Ecoutons le commentaire du Sefer ha'hinoukh, le Livre de l'éducation du rabbin Aaron Halévy zal.

"L'idée essentielle de cette mitsva de la joie est la suivante : L'homme de par sa nature a besoin de se réjouir, de même que tout homme a besoin de nourriture, de repos, de sommeil. Or, l'Eternel dans sa grâce, a voulu offrir du mérite, à nous son peuple de témoignage dont Il est le berger, aussi nous a-t-Il ordonné de nous réjouir en Son nom, afin d'obtenir du mérite par nos actions de joie. C'est ainsi qu'Il nous a fixé des temps dans l'année afin de nous souvenir des miracles et des bienfaits qu'Il nous a prodigués. Et en ces jours de fêtes, Il nous a ordonné de nourrir notre corps de façon à lui offrir la joie pour son équilibre. En nous proposant ainsi la plénitude en Sa présence, nous sommes certains de ne pas nous écarter des limites du droit chemin"

 

Le mérite de la joie

Le rabbin Aaron Halévy qui s'inscrit dans l'optique de Maïmonide, nous offre une idée intéressante quant à la finalité des mitsvoth en général. A savoir que la pratique des commandements divins est une invitation à dépasser notre nature "animale". En effet, l'homme comme tous les êtres vivants est obligé de manger, de se reposer et de dormir pour le bien de son corps. De même au niveau du psychisme tout individu a besoin de joie. Rabelais ne disait-il pas que "le rire est le propre de l'homme" ? Mais cette joie au lieu d'être justifiée par une simple cause sociale ou psychologique est ici élevée au rang de mitsva, par le fait qu'elle est reliée aux souvenirs de la sortie d'Egypte et de tous les miracles qu'Hachem réalisa pour nos ancêtres. Ainsi faut-il entendre : "l'Eternel dans sa grâce, a voulu nous offrir du mérite ".
Le mérite zekhouth, de la racine zakh, "épuré", comme la Torah qui parle de "l'huile d'olive pure", est la récompense de notre effort d'épuration de notre propre nature. Si l'homme se réjouit parce qu'il est allé voir un bon film, il s'est fait plaisir et n'a aucun mérite pour cela ; par contre s'il se réjouit parce qu'Hachem lui demande d'être joyeux, alors cet effort pour accomplir la volonté divine assujettit la nature humaine à l'ordre transcendant.

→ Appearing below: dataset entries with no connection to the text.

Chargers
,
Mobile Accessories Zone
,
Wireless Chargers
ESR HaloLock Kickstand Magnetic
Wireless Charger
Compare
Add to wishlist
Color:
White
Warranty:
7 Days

Ainsi une conduite naturelle, et même vitale pour l'homme, est transformée en mitsva.
Du coup, les pièges de l'exubérance et de la légèreté qui pourraient se révéler par un laisser-aller de la joie, se trouvent circonscrits dans le cadre spécifique de l'accomplissement du commandement, tel est le sens de : "nous sommes certains de ne pas nous écarter des limites du droit chemin". Aaron Halévy reste ici fidèle à l'enseignement de Maïmonide qui ne se démarquera jamais de la voie moyenne.

Bien que la joie passe par la nourriture, les beaux habits, les cadeaux offerts à son épouse et à ses enfants, l'essentiel de la joie du yom tov doit rester l'étude de la Torah, ainsi que nos sages zal nous l'ont enseigné : "Le Chabath et les fêtes n'ont été offerts à Israël qu'afin qu'il s'adonne à l'étude" (Talmud Jérusalem Chabbat, chap. XV).
A l'équilibre du corps doit répondre la joie de l'esprit, par le fait de sortir des contraintes et des soucis quotidiens et d'emplir son âme des délices de l'étude. La joie devient ainsi un véritable service d'Hachem.